By Paula Fallas Sánchez - Education Degree student
Maya Angelou once said, “in diversity there is beauty and there is strength” (BrainyQuote, n.d.). She said this while fighting racism daily on her journey to becoming the renowned poet we see her as today. We are now more connected to the world than ever before in history. Our classrooms are filled with students of all nationalities, races, ethnicities, languages, economical statuses, and sexualities. As teachers, we must build a safe space in our classrooms where students can learn to appreciate their own individual cultures and those of others. In that way, those students will never feel as if they have to earn their education, and we will educate a generation of students that is inclusive towards others, instead of stuck in simplemindedness.
According to the United Nations (1948), education is a universal right for all human beings. This right means that, regardless of whom the person is, everyone has the right to an education. However, it is not good enough to simply ‘let’ them attend class. No student should have to earn the opportunity to participate fairly in a class. Being in a classroom that does not allow the student to feel included greatly affects their ability to learn due feeling uncomfortable in the environment (NBACL, n.d.). Teachers do not get to choose who will be in their classrooms, but, regardless of who they are, an educator’s job is to teach them to the best of their abilities. By being more culturally inclusive in the classroom, the students will be able to learn from each other and from the teacher how to be respectful towards everyone (Walden University, n.d.). In fact, it is proven that maintaining an inclusive classroom where the students feel safe and open to share their culture with others helps them become more empathetic, confident, open-minded, understanding, and prepared for future workplace teamwork (Drexel University, n.d.). It is a teacher’s job to educate and prepare students for their future. Our world continues to become more globalized, and being intolerant and exclusive is not an option.

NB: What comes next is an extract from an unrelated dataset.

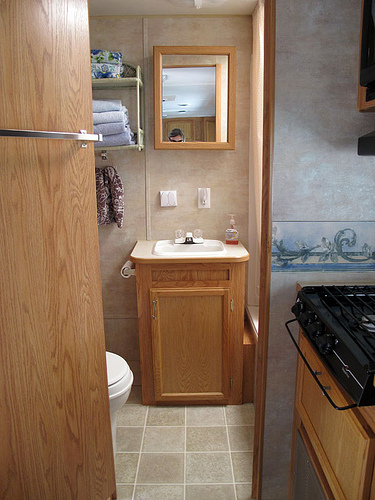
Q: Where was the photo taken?
A: It was taken at the bathroom.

Those who may be opposed to classrooms being socially and culturally inclusive may fear students will forget or turn their backs on their own cultures and traditions. This takes the idea of inclusive classrooms and twists it. Inclusive classrooms are not pushing for cultural assimilation of any sort but cultural appreciation (USC, n.d.). Learning about other cultures does not mean turning your back or forgetting your own culture. In fact, an inclusive classroom will push to include all cultures that are present in the classroom, whether minorities or majorities. Every student will see their culture appreciated and respected, no one is excluded. Many times, seeing their culture be appreciated and included will make the student feel pride in their culture (NBACL, n.d.). If this is truly an inclusive classroom for everyone, then no student would forget their own culture.
In the past century the world has gradually become more globalized and the topic of diversity has risen with it. Classrooms today hold diversity of all kinds, from cultures to sexualities, to religions. As the world changes so must education, in order to teach in the most efficient way. Teachers must make it a priority to make sure that their students feel safe and included in their classrooms so that they are able to learn to their best abilities, and be respectful and inclusive towards others. As Maya Angelou said, “in diversity there is beauty and there is strength”.